Passing the baton: relay teams find success


Donald Crocker

Junior Jarel Terry grabs onto the baton in the men’s 4x400m race at the Big East Indoor Track and Field Championship on Feb. 26.

Staring down a single lane on a track with only the goal of reaching the finish line in mind can feel isolating. But, when running towards a waiting teammate as the cool metal of a baton is pressed into a hand, there is an extra sense of motivation and solidarity that is unique to relay races.

Track and field consists largely of individual sports, but the relay races provide a sense of teamwork that is not often found in the individual events. The relay teams can provide that spark of teamwork to the team as a whole, and the relay teams have been doing just that for DePaul with their recent success.

The Blue Demons’ outdoor season started a bit slow, with weather having a large impact on some of their earlier meets in April. However, the team was able to move on from that and find success in later invitationals — especially the men’s and women’s relay teams.

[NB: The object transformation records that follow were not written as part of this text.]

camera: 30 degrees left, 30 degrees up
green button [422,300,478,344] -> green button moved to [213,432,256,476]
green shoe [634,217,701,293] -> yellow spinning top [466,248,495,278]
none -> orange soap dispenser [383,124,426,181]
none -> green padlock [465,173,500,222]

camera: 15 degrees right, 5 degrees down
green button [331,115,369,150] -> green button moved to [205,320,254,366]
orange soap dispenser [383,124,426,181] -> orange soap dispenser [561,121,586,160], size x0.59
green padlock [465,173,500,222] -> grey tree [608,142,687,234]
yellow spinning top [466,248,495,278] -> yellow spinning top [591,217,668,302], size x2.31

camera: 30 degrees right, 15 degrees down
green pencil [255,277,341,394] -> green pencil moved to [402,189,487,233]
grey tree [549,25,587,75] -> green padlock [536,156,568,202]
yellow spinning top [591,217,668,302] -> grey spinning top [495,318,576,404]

At the Clark Wood Invitational on April 30, the men’s 4×100-meter relay team placed first, while the men’s 4×400-meter team placed third and the women’s 4×400-meter team placed fifth.

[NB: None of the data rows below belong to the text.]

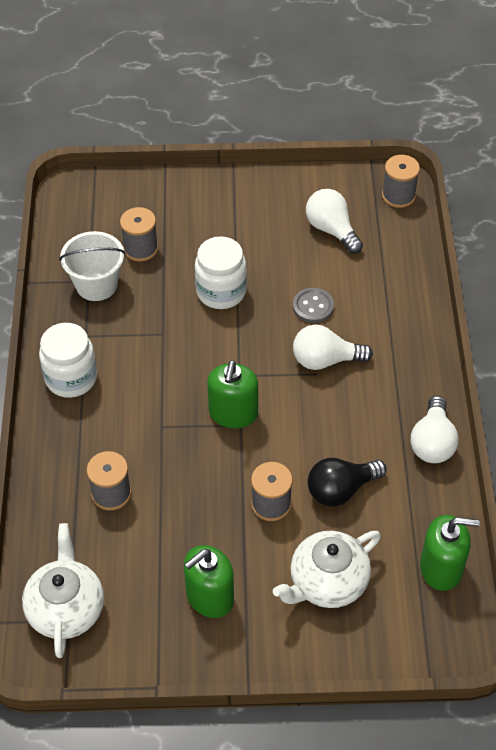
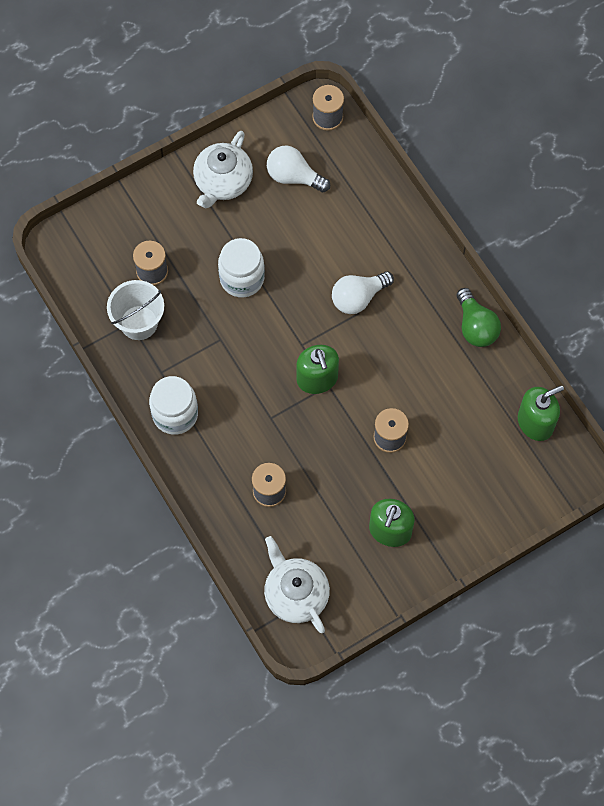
camera: 30 degrees left, 15 degrees up
white teapot [273,531,381,608] -> white teapot moved to [193,131,253,208]
grey button [293,288,334,323] -> none
black light bulb [308,458,387,507] -> none
white light bulb [411,396,459,463] -> green light bulb [457,288,501,347]

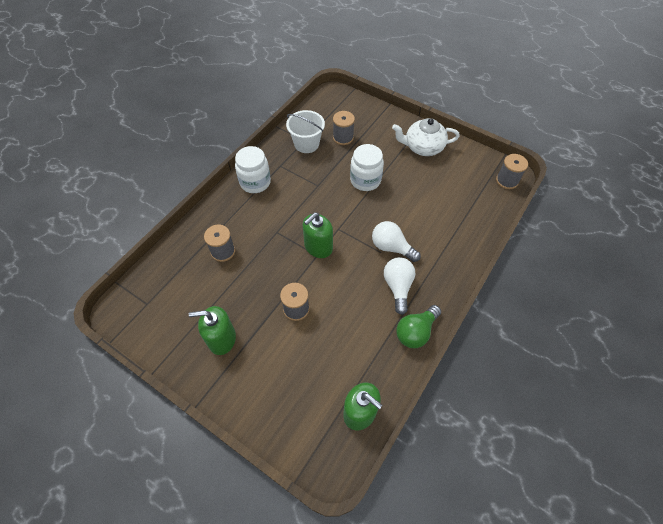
camera: 65 degrees right, 10 degrees down
white teapot [264,536,330,633] -> none
white light bulb [267,145,330,193] -> white light bulb moved to [384,257,416,315]

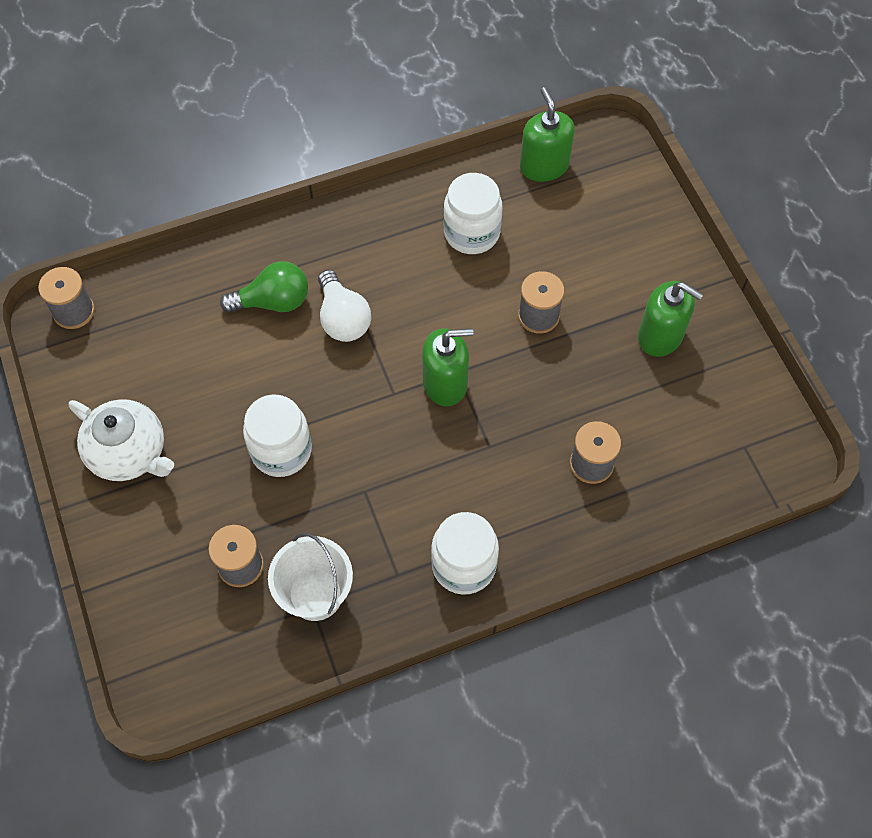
camera: 145 degrees left, 5 degrees up
white light bulb [384,257,416,315] -> none
green light bulb [396,305,441,348] -> green light bulb moved to [220,261,308,313]
none -> white jar [443,173,502,254]

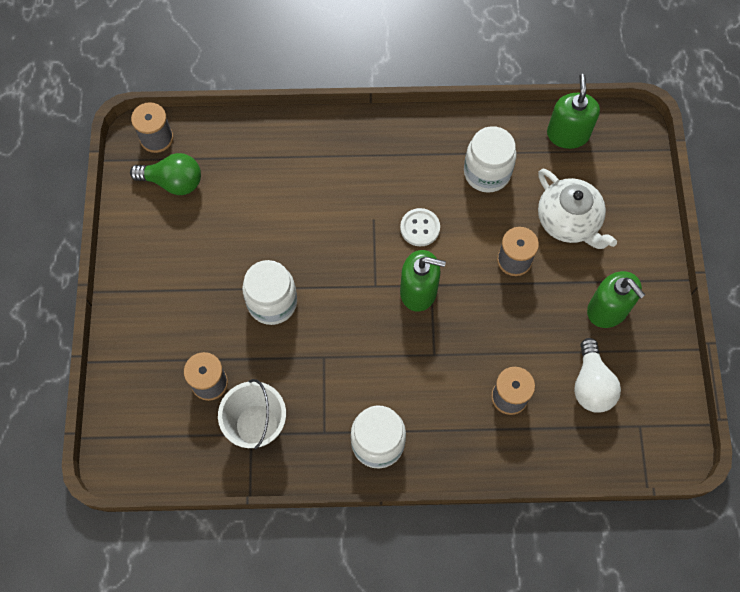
camera: 20 degrees right, 5 degrees up
white teapot [69,399,174,481] -> white teapot moved to [538,169,617,249]
green light bulb [220,261,308,313] -> green light bulb moved to [130,153,201,195]
white light bulb [318,270,371,342] -> white light bulb moved to [574,338,621,413]
none -> white button [400,208,440,246]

The 4×100 team — which was made up of sophomore Cameron Attucks, freshman Dominic Cole, sophomore Myles Marshall and graduate student Michael Stanley — worked together to win the event with a time of 40.50.

“I think a lot of our hard work in practices is paying off as a result of us kind of having a late start to the season,” Marshall said. “We’ve kind of been rushed through a lot of meets, so now things are starting to work out, everything is falling into place.”

While the main focus of a relay race is passing the baton to the next team member, a good race requires far more than just that. Relays are about speed, precision and the chemistry between the team members to make sure that each athlete is on the same page and pace. If something goes wrong, then it can lead to the downfall of the entire team in a few seconds.

To make sure that they are prepared down to the second in races, the Blue Demons work on perfecting different parts of the relay races during practice, from handoffs to timing and consistency.

“In relay, it’s a lot more intense,” Stanley said. “We’re going to be much faster — even if we’re trying to go full speed in practice, we’re going to go faster in a meet simply because of the environment that we’re in, so getting it as solid as we can in practice as many times as we can… that’s our goal.”

Stanley was also a part of the 4×400 team that placed third at the Clark Wood Invitational with a time of 3:21.85, along with freshman Joshua Edmonds, graduate student Grant Fuller and junior Jarel Terry.

Because some athletes are members of different relay teams, it is up to Dopek and assistant coach Stephanie Williams to find the right combinations for each team. Each member brings a different and unique element to the relay team, so it is critical for the coaches to find a combination that clicks.

“[Williams] and I will get together and start looking at individuals,” Dopek said. “And decide who might be the best leg on a curve, who might be the best to come out of blocks and then even above and beyond that, who works well together like height-wise, speed-wise, acceleration-wise and then we tinker. We tinker a lot to try to figure out what works best.”

Before she was an assistant coach, Williams was a student-athlete at DePaul and set school records for sprint and relay races. She knows first-hand that there is nothing more important to a relay team than chemistry.

“You can have the fastest legs in the world, the fastest four people, but it means nothing if you can’t get the stick around the track,” Williams said. “The ability to communicate with each other is huge. We’re going to practice the marks and make sure that everyone is taking off when they need to, getting the stick around really well, but if there’s no chemistry, that’s when you’ll see we have to move some people around.”

When the team clicks, the speed and connections flow easier and help build the essence of teamwork in relay races and everything else can fall into place to find success.

“A lot of times with track, it is such an individual sport,” Marshall said. “And a lot of us come from playing team sports where all of us are on the field at once, so even though we might be all at the track together, a lot of the time we’re just running our racing by ourselves, so [that] kind of brings back the whole team feeling.”

The Blue Demons’ relay teams have a history of success at the Big East championship. Last season, DePaul’s men’s and women’s 4x100m relay teams placed second at the Big East championship, while the men’s 4x400m team placed first.

“Looking at this year, we have hope that with this young men’s 4×100, and potentially even the 4×400, that we could go to this conference meeting and they could run fast enough to advance to the first round of Nationals,” Dopek said. “So we’re just putting in the work now.”

The Big East championship is rapidly approaching on May 13-14 in Storrs, Connecticut, with the NCAA West Preliminaries following the next weekend in Arkansas if DePaul qualifies.

The Blue Demons are going to need every little piece of cohesion and team unity to spark them to the title, and the recent success of the relay teams can do just that.

“There’s really no other feeling than running with your teammates and running with your friends,” Stanley said. “I’ve always ran better on a relay than I have individually, especially in like a 4×100, things along those lines, because you’re not just running for yourself at that point, you’re running for your friends and running for your teammates.”